There was no reason to put such an inflammatory comment in there otherwise.

They did that deliberately. The worst possible interpretation of this incident was given credence … and for days the Newsnow feeds were filled with stories darkly hinting that the alleged persecution of Morelos had taken the darkest possible turn.

Stewart made a factual error; for that he’s going to cop a lot of flak. But really, his mistake is cake compared to what the press has done here, or at least helped to do. He is correct to suggest that this story was given to the papers by someone … and he’s right to suggest that this would not have been the police. He’s also right that whoever fed it to the media did so in a way that assured the most lurid headlines imaginable … all based on a fictitious premise.

Stewart’s point was that this story was put in the public domain very deliberately, that it was certainly aggressively spun, and that the objective was to suggest that someone had tried to do Morelos harm. That is the point he was making, and does it really matter which newspaper broke it first? His point was that the people or person who gave this to them was pursuing an agenda, and to Hell with what the consequences were.

And they could have been severe.

Stewart, Sutton and others were accused of having fanned the flames which led to the attempted murder of an Ibrox player. It does not take a genius to see how that could have led to actual harm being threatened or visited on them.

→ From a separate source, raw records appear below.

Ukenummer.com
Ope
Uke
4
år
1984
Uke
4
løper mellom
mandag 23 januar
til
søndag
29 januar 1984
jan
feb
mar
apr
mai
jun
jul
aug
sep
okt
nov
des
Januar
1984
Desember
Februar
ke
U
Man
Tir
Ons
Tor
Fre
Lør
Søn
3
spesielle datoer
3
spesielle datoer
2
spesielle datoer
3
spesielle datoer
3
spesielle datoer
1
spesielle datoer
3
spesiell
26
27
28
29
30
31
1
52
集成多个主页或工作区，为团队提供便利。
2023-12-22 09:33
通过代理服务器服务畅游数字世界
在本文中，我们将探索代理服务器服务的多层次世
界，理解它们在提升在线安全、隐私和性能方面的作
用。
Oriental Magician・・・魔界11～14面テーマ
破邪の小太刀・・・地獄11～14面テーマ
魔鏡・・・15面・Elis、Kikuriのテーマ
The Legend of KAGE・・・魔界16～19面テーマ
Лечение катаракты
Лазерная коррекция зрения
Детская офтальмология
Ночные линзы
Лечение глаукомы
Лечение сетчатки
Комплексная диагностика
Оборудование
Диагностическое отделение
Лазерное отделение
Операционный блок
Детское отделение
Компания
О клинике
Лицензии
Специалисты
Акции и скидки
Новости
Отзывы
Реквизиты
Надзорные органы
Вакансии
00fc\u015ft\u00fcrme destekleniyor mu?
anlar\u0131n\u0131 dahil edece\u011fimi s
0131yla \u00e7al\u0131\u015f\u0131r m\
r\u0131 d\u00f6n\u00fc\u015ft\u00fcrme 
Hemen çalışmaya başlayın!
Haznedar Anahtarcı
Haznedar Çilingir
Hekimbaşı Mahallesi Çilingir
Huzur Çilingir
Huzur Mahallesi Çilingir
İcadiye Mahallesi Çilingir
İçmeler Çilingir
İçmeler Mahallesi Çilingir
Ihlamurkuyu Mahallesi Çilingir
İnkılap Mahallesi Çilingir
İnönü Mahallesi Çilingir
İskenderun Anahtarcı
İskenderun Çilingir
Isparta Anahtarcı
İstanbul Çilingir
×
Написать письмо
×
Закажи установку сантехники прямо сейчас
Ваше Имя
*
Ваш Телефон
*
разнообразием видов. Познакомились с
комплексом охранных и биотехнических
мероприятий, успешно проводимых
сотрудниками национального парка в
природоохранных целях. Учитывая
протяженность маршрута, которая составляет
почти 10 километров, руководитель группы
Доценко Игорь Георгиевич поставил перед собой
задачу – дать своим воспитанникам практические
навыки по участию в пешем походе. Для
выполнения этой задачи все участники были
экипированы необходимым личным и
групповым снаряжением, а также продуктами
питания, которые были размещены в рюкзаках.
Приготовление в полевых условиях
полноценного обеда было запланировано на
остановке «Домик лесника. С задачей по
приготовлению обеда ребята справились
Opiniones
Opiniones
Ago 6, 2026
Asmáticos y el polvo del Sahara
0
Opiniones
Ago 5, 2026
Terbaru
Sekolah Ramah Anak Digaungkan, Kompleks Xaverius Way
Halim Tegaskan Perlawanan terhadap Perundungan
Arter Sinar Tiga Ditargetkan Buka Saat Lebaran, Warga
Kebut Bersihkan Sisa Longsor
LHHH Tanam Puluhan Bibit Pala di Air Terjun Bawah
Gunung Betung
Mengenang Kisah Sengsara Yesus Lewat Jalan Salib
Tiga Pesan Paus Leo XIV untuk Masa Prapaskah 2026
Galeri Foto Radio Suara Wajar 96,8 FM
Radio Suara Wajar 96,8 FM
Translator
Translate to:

Both men – indeed all of us – should be deeply concerned at the way some in the press fed that view, which was already rampant on the Ibrox websites, as I said at the weekend.

This is where Stewart drew the line.

That’s what sparked his angry response last night.

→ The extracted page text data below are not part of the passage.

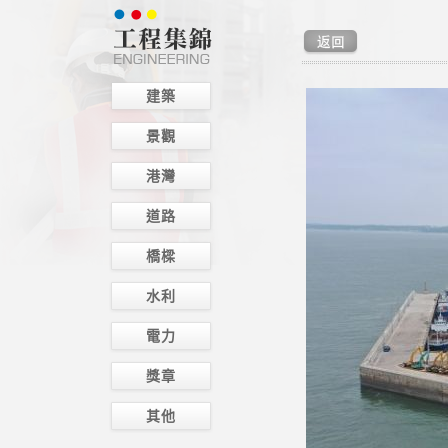
建築
景觀
港灣
道路
橋樑
水利
電力
獎章
其他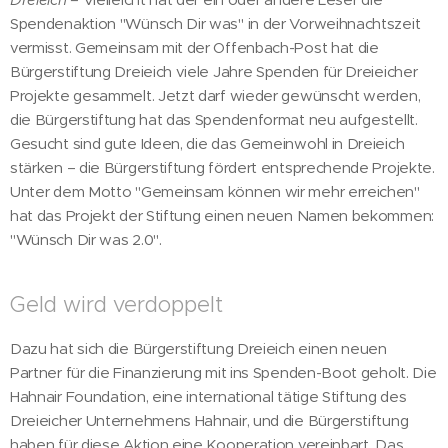
Spendenaktion "Wünsch Dir was" in der Vorweihnachtszeit
vermisst. Gemeinsam mit der Offenbach-Post hat die
Bürgerstiftung Dreieich viele Jahre Spenden für Dreieicher
Projekte gesammelt. Jetzt darf wieder gewünscht werden,
die Bürgerstiftung hat das Spendenformat neu aufgestellt.
Gesucht sind gute Ideen, die das Gemeinwohl in Dreieich
stärken – die Bürgerstiftung fördert entsprechende Projekte.
Unter dem Motto "Gemeinsam können wir mehr erreichen"
hat das Projekt der Stiftung einen neuen Namen bekommen:
"Wünsch Dir was 2.0".
Geld wird verdoppelt
Dazu hat sich die Bürgerstiftung Dreieich einen neuen
Partner für die Finanzierung mit ins Spenden-Boot geholt. Die
Hahnair Foundation, eine international tätige Stiftung des
Dreieicher Unternehmens Hahnair, und die Bürgerstiftung
haben für diese Aktion eine Kooperation vereinbart. Das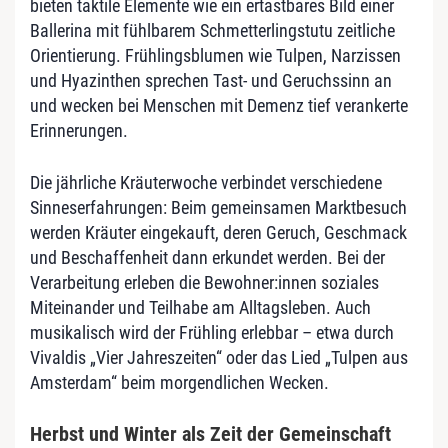
bieten taktile Elemente wie ein ertastbares Bild einer
Ballerina mit fühlbarem Schmetterlingstutu zeitliche
Orientierung. Frühlingsblumen wie Tulpen, Narzissen
und Hyazinthen sprechen Tast- und Geruchssinn an
und wecken bei Menschen mit Demenz tief verankerte
Erinnerungen.
Die jährliche Kräuterwoche verbindet verschiedene
Sinneserfahrungen: Beim gemeinsamen Marktbesuch
werden Kräuter eingekauft, deren Geruch, Geschmack
und Beschaffenheit dann erkundet werden. Bei der
Verarbeitung erleben die Bewohner:innen soziales
Miteinander und Teilhabe am Alltagsleben. Auch
musikalisch wird der Frühling erlebbar – etwa durch
Vivaldis „Vier Jahreszeiten“ oder das Lied „Tulpen aus
Amsterdam“ beim morgendlichen Wecken.
Herbst und Winter als Zeit der Gemeinschaft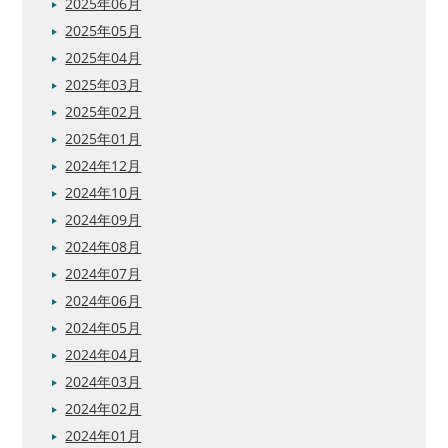
2025年06月
2025年05月
2025年04月
2025年03月
2025年02月
2025年01月
2024年12月
2024年10月
2024年09月
2024年08月
2024年07月
2024年06月
2024年05月
2024年04月
2024年03月
2024年02月
2024年01月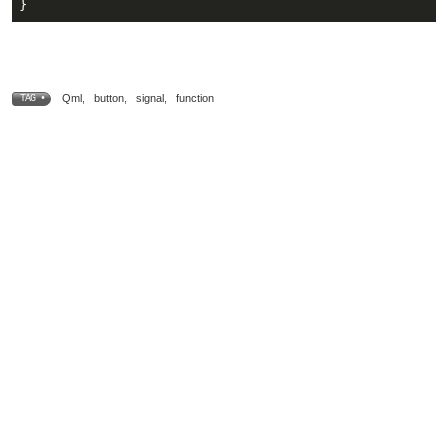
}
Qml
,
button
,
signal
,
function
TAG •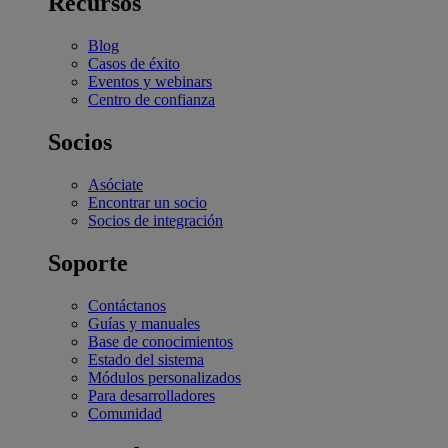
Recursos
Blog
Casos de éxito
Eventos y webinars
Centro de confianza
Socios
Asóciate
Encontrar un socio
Socios de integración
Soporte
Contáctanos
Guías y manuales
Base de conocimientos
Estado del sistema
Módulos personalizados
Para desarrolladores
Comunidad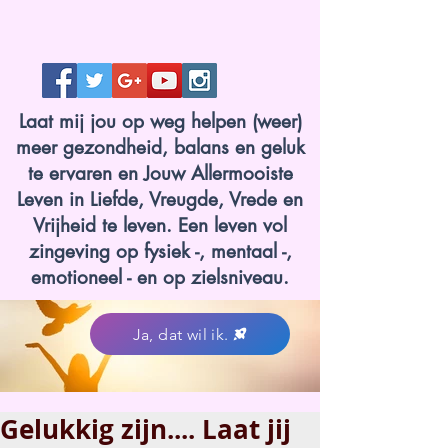
Laat mij jou op weg helpen (weer)
meer gezondheid, balans en geluk
te ervaren en Jouw Allermooiste
Leven in Liefde, Vreugde, Vrede en
Vrijheid te leven. Een leven vol
zingeving op fysiek -, mentaal -,
emotioneel - en op zielsniveau.
Ja, dat wil ik.
Gelukkig zijn.... Laat jij
www.lotvanzuuk.nl.jpg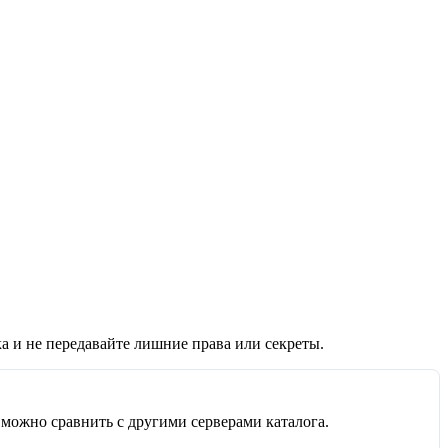
а и не передавайте лишние права или секреты.
 можно сравнить с другими серверами каталога.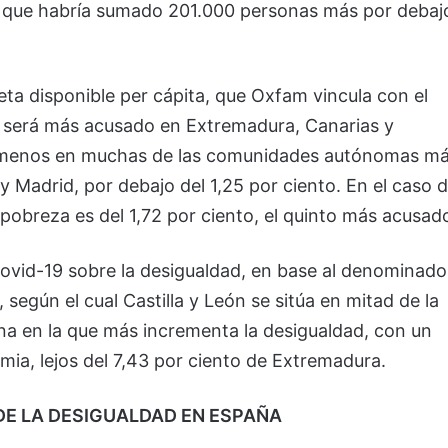
, que habría sumado 201.000 personas más por debaj
neta disponible per cápita, que Oxfam vincula con el
, será más acusado en Extremadura, Canarias y
 y menos en muchas de las comunidades autónomas m
y Madrid, por debajo del 1,25 por ciento. En el caso 
 pobreza es del 1,72 por ciento, el quinto más acusad
Covid-19 sobre la desigualdad, en base al denominado
 según el cual Castilla y León se sitúa en mitad de la
a en la que más incrementa la desigualdad, con un
ia, lejos del 7,43 por ciento de Extremadura.
DE LA DESIGUALDAD EN ESPAÑA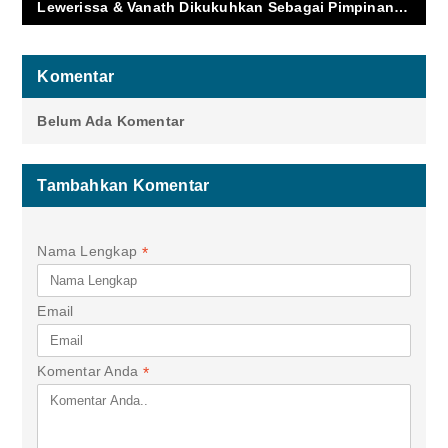
Lewerissa & Vanath Dikukuhkan Sebagai Pimpinan Adat Dibumi Raja-Raja
Komentar
Belum Ada Komentar
Tambahkan Komentar
Nama Lengkap
*
Email
Komentar Anda
*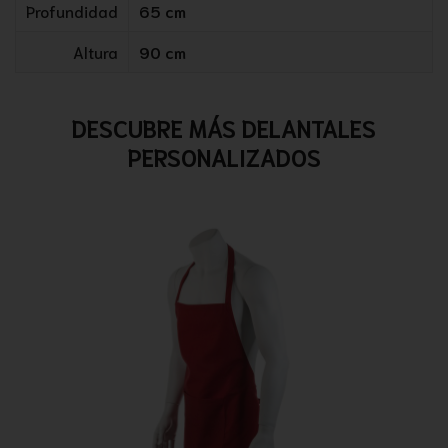
Profundidad
65 cm
Altura
90 cm
DESCUBRE MÁS DELANTALES
PERSONALIZADOS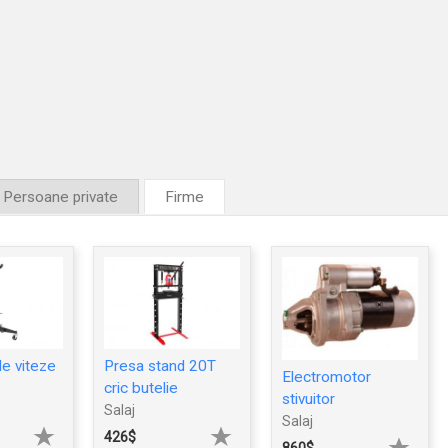
Persoane private
Firme
de viteze
Presa stand 20T
Electromotor
cric butelie
stivuitor
Salaj
Salaj
426$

The Morelos Victim Lie has swollen to the point where it’s now having a real impact on how the game here is perceived, and those pushing it have shown themselves to have no regard for the wellbeing of others as they ramp up the pressure. They will stop at nothing.

Stewart knows the media should not be engaging in this kind of destructive behaviour, that they should have a modicum of responsibility, that they should have presented facts instead of sucking up speculation and regurgitating it.

They either allowed themselves to be used or they did it for their own benefit … Stewart is concerned at the social costs of this.

Saying so was a public service.

He could have been more careful in how he did it, but he was angry and frustrated at having to hear more nonsense, more unproven allegations getting tossed around, and he was simply not prepared to stand for it another minute longer.

What is shocking here is that the BBC has refused to release the podcast and that The Record has unleashed the attack dogs on Stewart himself. There will be a clamour now to back him into a corner and make him apologise. It is a sterling example of why others in the profession in Scotland might have chosen not to get involved at all, despite their feelings of despondency over how the campaign to make Morelos a victim is starting to do real damage.

We should perhaps not be surprised that the one broadcast journalist who we recognise as being honest and impartial and willing to tell the truth as he sees it has been made out to be the bad guy here. This is the price for going against the views of the media industrial complex in Scotland, a press corps who know exactly what their “core audience” is.

Stewart is one of the few good men in the business.

It will be a dark day if the forces he’s butted heads with here are able to drive him out of his BBC role, and especially when you consider the parade of yes men, ex-Ibrox footballers, EBT recipients and halfwits who have traipsed through their Scottish offices down through the years.

Today everyone who cares about Scottish football owes a debt of gratitude to Michael Stewart, for directly confronting this issue.

He was trying to do justice to his role and to the organisation he was representing.

It will be a flat-out disgrace if he is punished for that.